Food Halls schießen in deutschen, österreichischen und schweizerischen Städten aus dem Boden – und verändern leise, aber bestimmt das Gastro-Ökosystem. Statt uniformer Food Courts setzen sie auf handwerkliche Küche, Kuratierung und Community. Für Gastronomen können sie Sprungbrett, Testlabor oder riskoarme Expansionschance sein. Doch der Trend hat auch Tücken.

1. Der Tod des Food Courts, die Geburt der Food Hall

Stellen Sie sich vor, Sie stehen in einem klassischen Mall-Food-Court: Neonlicht, Plastiktablett, die Auswahl zwischen Burgerkette A, B oder C. Funktional – aber ohne Seele. Genau dieses Modell verliert rasant an Attraktivität. An seine Stelle tritt die moderne Food Hall: ein kuratierter Mix aus lokalen Küchen, kleinen Manufakturen und Entertainment, der Gäste länger hält als jede Mall-Pause.

Das Prinzip kennen viele aus Städten wie London oder Lissabon. Seven Dials Market oder der Time Out Market haben vorgemacht, was passiert, wenn man Handwerk, Erlebnis und Gastronomie unter einem Dach bündelt.
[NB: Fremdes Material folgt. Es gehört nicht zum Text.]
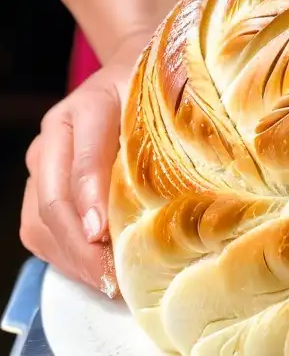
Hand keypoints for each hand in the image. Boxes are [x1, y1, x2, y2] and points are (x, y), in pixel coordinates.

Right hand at [18, 33, 149, 295]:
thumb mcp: (164, 103)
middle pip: (53, 199)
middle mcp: (55, 136)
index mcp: (87, 108)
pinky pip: (39, 229)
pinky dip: (65, 257)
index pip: (83, 158)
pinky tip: (96, 273)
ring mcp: (43, 161)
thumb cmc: (156, 91)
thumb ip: (165, 136)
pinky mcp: (41, 184)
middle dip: (80, 246)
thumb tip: (182, 192)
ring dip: (71, 258)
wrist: (129, 71)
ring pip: (39, 220)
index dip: (90, 198)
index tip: (102, 233)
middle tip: (112, 279)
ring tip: (108, 285)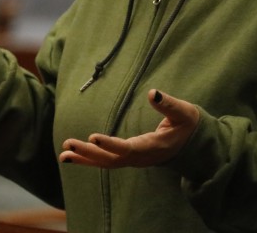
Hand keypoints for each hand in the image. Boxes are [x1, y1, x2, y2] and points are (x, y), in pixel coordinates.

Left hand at [59, 89, 199, 167]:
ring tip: (63, 154)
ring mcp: (134, 160)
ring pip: (106, 163)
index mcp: (153, 147)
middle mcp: (141, 158)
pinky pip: (106, 161)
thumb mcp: (184, 113)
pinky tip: (70, 155)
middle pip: (111, 159)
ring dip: (84, 159)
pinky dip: (88, 159)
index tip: (93, 137)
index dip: (111, 145)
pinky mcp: (128, 158)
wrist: (193, 146)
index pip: (129, 148)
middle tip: (68, 144)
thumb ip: (169, 105)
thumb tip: (153, 93)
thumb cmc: (188, 126)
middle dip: (89, 153)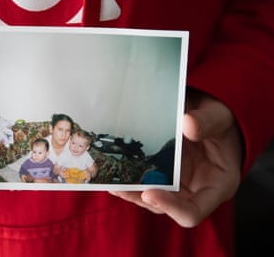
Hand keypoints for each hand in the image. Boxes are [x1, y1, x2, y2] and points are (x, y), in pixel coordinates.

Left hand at [110, 91, 241, 226]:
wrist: (209, 115)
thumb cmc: (221, 122)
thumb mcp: (221, 117)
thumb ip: (208, 121)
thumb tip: (188, 124)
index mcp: (216, 187)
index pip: (192, 213)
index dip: (170, 207)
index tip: (150, 193)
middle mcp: (193, 191)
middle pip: (163, 205)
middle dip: (139, 196)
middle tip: (118, 186)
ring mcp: (174, 184)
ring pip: (148, 194)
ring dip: (128, 189)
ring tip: (108, 179)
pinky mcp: (159, 172)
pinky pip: (142, 179)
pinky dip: (127, 175)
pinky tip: (111, 168)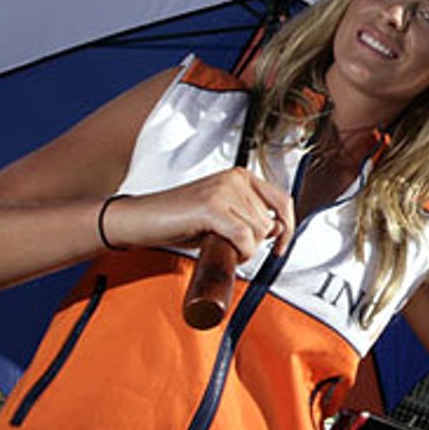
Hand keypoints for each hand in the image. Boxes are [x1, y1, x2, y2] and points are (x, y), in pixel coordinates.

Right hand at [100, 169, 294, 261]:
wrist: (140, 220)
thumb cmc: (178, 220)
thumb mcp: (222, 216)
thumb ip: (249, 218)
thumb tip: (278, 230)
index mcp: (239, 176)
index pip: (282, 200)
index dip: (287, 227)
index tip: (281, 246)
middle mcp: (234, 179)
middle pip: (269, 222)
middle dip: (254, 243)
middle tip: (228, 246)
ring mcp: (223, 191)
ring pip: (258, 232)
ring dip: (243, 249)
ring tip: (218, 244)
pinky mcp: (212, 207)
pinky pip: (244, 238)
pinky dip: (239, 253)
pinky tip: (221, 250)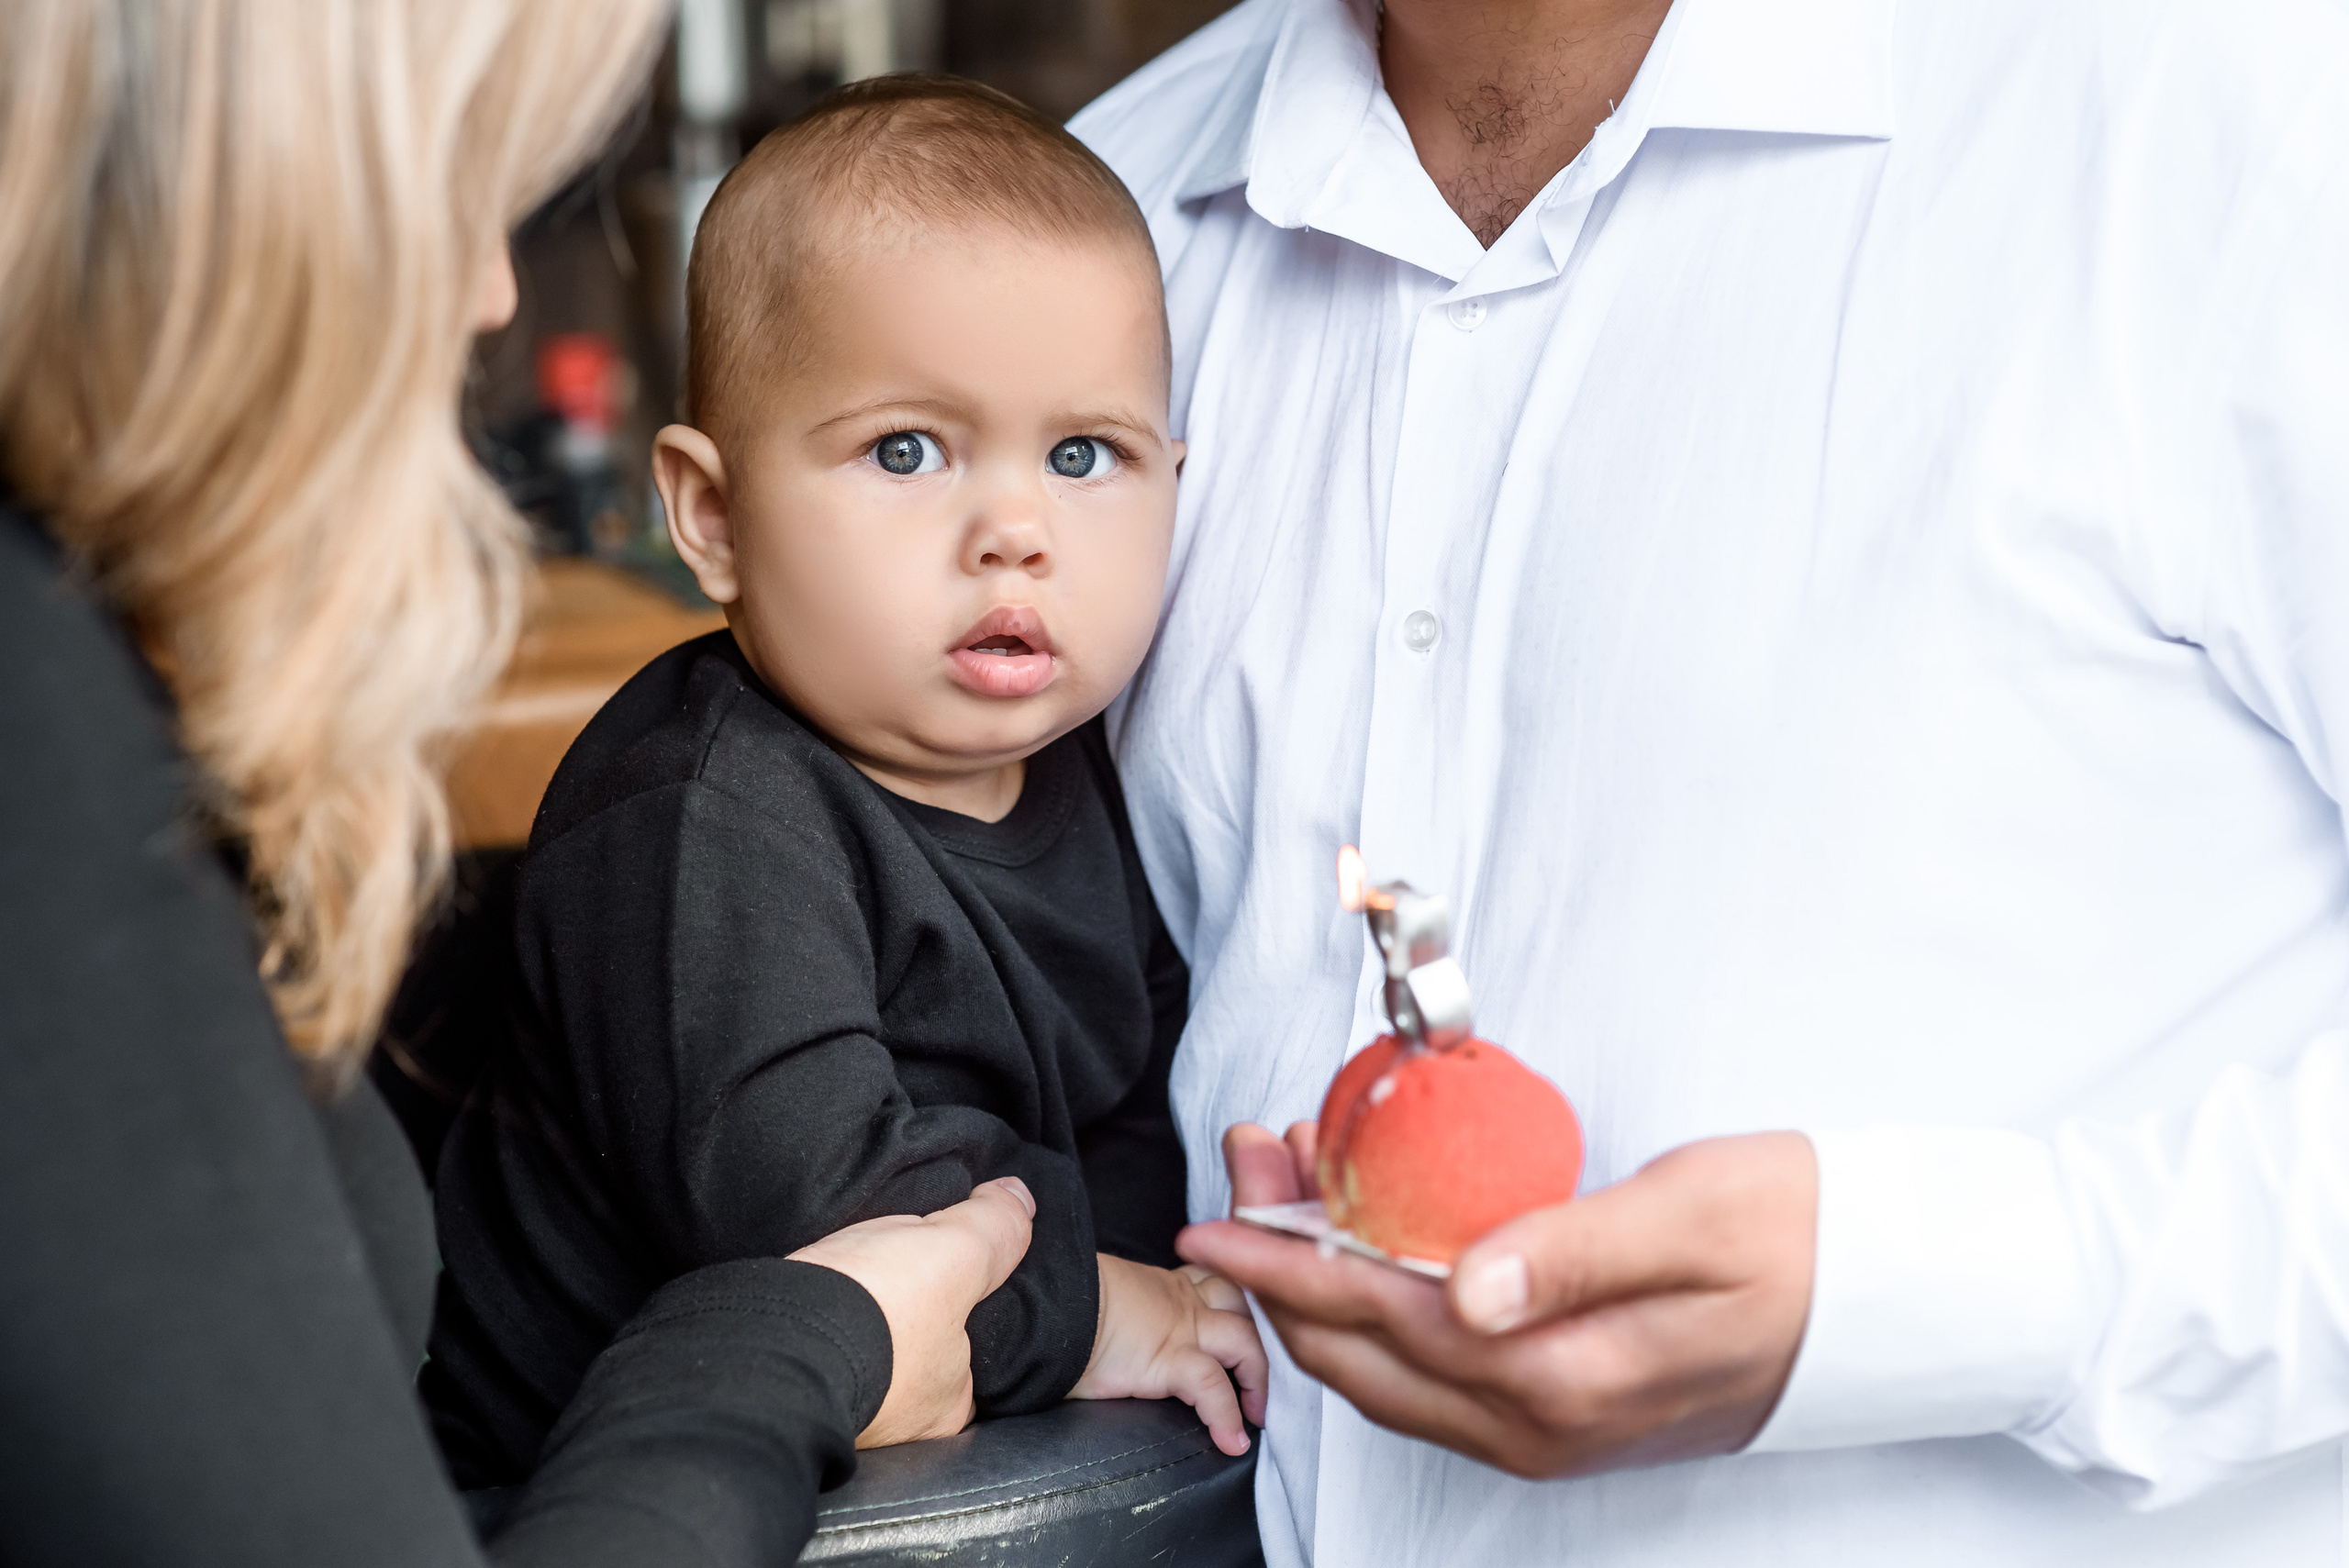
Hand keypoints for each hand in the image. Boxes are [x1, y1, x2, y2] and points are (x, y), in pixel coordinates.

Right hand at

Jetzt schwappt die Welle ganz offiziell nach DACH: Berlin, Wien und andere Metropolen entdecken das Potenzial neu belebter Markthallen.

Der Gast von heute sucht kein schnelles „Rein und Raus“ – er sucht Erlebnis. Essen wird zum sozialen Event, zum Treffpunkt, zur Bühne. Food Halls liefern genau diesen Mehrwert: Vielfalt ohne Beliebigkeit, Qualität ohne Berührungsängste, Moderne ohne sterile Kettenästhetik.

2. Das Konzept: Community statt Konkurrenz

Wer eine Food Hall betritt, erlebt ein kleines gastronomisches Ökosystem. Zentraler Barbereich, offene Küchen, lange Gemeinschaftstische – alles darauf ausgelegt, Gäste miteinander in Kontakt zu bringen. Es ist nicht nur „Essen gehen“, es ist „Teil einer Szene werden“.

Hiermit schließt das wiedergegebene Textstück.